My gift to you: the (mostly) weekly Wrap.
Ready to be better primed than a Chanel catwalk model’s face on show day? Then read on: everything you need to know to get a leg up on this weekend’s social ladder is here, 100% fact-checked and verified. The key is to re-tell it with confidence, in your very best, this-is-for-the-cheap-seats voice.
PM’s Sensible Pumps Bog in Soggy, Monsoon-Affected Indian Grass; Leader Felled. Poor JG. She truly is a champ when it comes to re-composing herself and stealing back her prime ministerial dignity. In a nod to the new-found camaraderie among the Wide Brown Land sisterhood in the wake of weeks of anti-lady public discourse, La has refrained from including a snap of JG mid-fall. It’s something we all dread: there but for the grace of gods…
Nic and Carls Spend $1100 on Takeaways in NYC for Flight Back to France. OK, whatever. My question is, what the hell is going on with her face? Has she had an attack of the Burt Reynoldses? Carls is teetering dangerously on the verge of Bride of Wildenstein territory. Also, who cares (apart from underpaid, jaloux journalists) what they spent on takeaways? Anyone with even a glancing knowledge of their 1980s supermodels (Moi? Guilty!) knows La Bruni’s independent wealth is virtually boundless.
Lance Revealed as Drug Cheat; Dropped by Sponsors; Credibility Lost. So? Anyone who follows cycling even half as closely as La followed los 80s supermodels has always known they all cheat. Sure, he’s fibbed and been very sanctimonious about it all, but has everyone forgotten the man won all those Tours after he’d had testicular cancer and tumors in his lungs, abdomen and brain? A perfectly healthy Triv could inject and swallow all the horse steroids, androgens and T in the world and not even be able to scale one of those French Alpy hills with the aid of a velo-scooter, for gods’s sake. Let alone ride a pushie up countless of them, countless years running, and be faster than all the other sport-billy drug cheats after a near-ravaging by cancer. Signor Seriousimo too had cancer of the man bits, and believe me, even without all those extra tumors thrown into the mix, he was sick enough.
I know it’s Lance’s holier-than-thou, woe-is-me attitude that’s getting up people’s schnozzes. It’s just a shame that a very inspirational story for cancer sufferers and sports fans alike has lost its shine. From here on in, it will be about how Lance comports himself, and how soon Oprah can press her couch back into service and make sure he’s on it, pronto.
Years of Sun Damage Finally Take Their Toll on Triv’s Face. Not news to anyone who knows La, but… I could not resist this photo. Tempted to blow it up to triple life size and use it to scare your loin fruits when necessary, or is that just me? It’s one of the ‘highly commended’ images from the Veolia Environment Wildlife Photographer of the Year competition. Ye gods, some people are clever — and brave.

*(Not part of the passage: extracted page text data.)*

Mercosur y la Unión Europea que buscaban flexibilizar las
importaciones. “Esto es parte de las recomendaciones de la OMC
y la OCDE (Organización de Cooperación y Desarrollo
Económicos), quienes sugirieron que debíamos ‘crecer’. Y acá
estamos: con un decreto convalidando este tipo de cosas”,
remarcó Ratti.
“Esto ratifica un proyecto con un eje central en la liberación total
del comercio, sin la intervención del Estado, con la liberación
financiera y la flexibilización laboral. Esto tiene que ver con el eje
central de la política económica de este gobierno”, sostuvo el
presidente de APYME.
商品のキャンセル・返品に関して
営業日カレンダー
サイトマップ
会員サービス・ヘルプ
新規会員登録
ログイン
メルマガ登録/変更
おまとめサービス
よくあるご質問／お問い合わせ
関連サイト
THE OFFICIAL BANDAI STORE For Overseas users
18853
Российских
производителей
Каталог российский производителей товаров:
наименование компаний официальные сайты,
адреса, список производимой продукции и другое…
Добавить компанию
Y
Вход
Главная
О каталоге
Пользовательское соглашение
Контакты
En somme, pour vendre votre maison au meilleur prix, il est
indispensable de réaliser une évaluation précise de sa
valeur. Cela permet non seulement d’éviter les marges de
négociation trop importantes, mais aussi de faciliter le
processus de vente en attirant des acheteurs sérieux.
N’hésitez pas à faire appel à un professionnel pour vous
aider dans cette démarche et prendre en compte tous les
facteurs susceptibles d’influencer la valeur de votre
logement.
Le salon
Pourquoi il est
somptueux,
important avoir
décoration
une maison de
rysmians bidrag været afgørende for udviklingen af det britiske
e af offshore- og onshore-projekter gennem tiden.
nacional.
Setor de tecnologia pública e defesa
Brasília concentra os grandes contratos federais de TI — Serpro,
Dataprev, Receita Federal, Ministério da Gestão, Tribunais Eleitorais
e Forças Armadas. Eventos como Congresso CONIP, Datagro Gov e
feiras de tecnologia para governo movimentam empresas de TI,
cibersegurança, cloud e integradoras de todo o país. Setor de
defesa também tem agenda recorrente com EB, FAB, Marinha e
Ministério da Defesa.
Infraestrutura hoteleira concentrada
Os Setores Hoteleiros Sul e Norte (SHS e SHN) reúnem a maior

People Respond Emotionally to Sound of Babies Crying, Research Finds. OMG, really? Really?!? Katie Young from Oxford University has found, according to The Guardian, “there is something special about the way baby sounds are processed by the brain… the sound of a baby’s cries are tagged as important even before our brains have had a chance to fully process them.” Many mothers would argue the sounds also lead to a Pavlovian desire for chardonnay and solo, one-way flights to Paris.
And while we’re on the topic of loin fruits…
Uma and Arki Announce Name of Female Junior Cost Centre. Rosalind Arusha Arkadina Altalune Florence Thurman-Busson, in case you’re wondering. However, for ease of use, she shall henceforth be called Luna. Sheesh, srsly? It’s none of La business what anyone wants to name his or her bubalista, but this is almost up there with Talula Does The Hula From Hawaii.